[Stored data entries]
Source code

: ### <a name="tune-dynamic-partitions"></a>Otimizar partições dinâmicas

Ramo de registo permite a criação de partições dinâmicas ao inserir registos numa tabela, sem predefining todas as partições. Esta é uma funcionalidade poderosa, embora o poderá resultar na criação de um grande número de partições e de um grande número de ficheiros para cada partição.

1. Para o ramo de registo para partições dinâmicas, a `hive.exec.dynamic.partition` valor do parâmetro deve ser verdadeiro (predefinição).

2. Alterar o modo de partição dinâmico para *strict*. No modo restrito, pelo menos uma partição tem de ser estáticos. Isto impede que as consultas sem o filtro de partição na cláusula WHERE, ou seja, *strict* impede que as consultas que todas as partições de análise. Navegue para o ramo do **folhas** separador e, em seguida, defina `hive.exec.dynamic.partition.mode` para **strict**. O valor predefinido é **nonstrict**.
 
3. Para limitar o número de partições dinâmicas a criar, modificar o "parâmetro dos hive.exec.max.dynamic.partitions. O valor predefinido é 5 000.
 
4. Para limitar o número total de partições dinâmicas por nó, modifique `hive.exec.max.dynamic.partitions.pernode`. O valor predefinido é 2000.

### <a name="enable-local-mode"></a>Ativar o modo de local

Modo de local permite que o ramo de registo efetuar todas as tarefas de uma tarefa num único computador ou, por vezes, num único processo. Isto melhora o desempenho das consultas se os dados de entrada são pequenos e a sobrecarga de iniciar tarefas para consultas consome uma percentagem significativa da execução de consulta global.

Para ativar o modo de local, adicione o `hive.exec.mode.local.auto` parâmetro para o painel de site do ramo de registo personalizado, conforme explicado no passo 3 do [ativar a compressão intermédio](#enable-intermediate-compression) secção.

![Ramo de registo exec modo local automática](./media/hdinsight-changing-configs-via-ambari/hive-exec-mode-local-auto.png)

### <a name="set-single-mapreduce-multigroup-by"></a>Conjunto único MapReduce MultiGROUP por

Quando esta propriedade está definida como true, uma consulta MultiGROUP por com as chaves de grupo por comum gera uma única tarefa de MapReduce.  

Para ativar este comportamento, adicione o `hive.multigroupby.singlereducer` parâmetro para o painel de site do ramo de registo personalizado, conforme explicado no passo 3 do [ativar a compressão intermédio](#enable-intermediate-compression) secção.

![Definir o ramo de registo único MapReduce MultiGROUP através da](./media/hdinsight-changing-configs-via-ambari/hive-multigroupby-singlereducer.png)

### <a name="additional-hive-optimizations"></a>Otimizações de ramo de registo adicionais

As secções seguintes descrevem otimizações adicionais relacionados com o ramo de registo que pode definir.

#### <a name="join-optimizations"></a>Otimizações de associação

> _TASK GOAL_
After locating the line with "4. Para limitar", output that line and every later one exactly, through the end of the entries above.

> _RESULT OF THE TASK_
4. Para limitar o número total de partições dinâmicas por nó, modifique `hive.exec.max.dynamic.partitions.pernode`. O valor predefinido é 2000.

### <a name="enable-local-mode"></a>Ativar o modo de local

Modo de local permite que o ramo de registo efetuar todas as tarefas de uma tarefa num único computador ou, por vezes, num único processo. Isto melhora o desempenho das consultas se os dados de entrada são pequenos e a sobrecarga de iniciar tarefas para consultas consome uma percentagem significativa da execução de consulta global.

Para ativar o modo de local, adicione o `hive.exec.mode.local.auto` parâmetro para o painel de site do ramo de registo personalizado, conforme explicado no passo 3 do [ativar a compressão intermédio](#enable-intermediate-compression) secção.

![Ramo de registo exec modo local automática](./media/hdinsight-changing-configs-via-ambari/hive-exec-mode-local-auto.png)

### <a name="set-single-mapreduce-multigroup-by"></a>Conjunto único MapReduce MultiGROUP por

Quando esta propriedade está definida como true, uma consulta MultiGROUP por com as chaves de grupo por comum gera uma única tarefa de MapReduce.  

Para ativar este comportamento, adicione o `hive.multigroupby.singlereducer` parâmetro para o painel de site do ramo de registo personalizado, conforme explicado no passo 3 do [ativar a compressão intermédio](#enable-intermediate-compression) secção.

![Definir o ramo de registo único MapReduce MultiGROUP através da](./media/hdinsight-changing-configs-via-ambari/hive-multigroupby-singlereducer.png)

### <a name="additional-hive-optimizations"></a>Otimizações de ramo de registo adicionais

As secções seguintes descrevem otimizações adicionais relacionados com o ramo de registo que pode definir.

#### <a name="join-optimizations"></a>Otimizações de associação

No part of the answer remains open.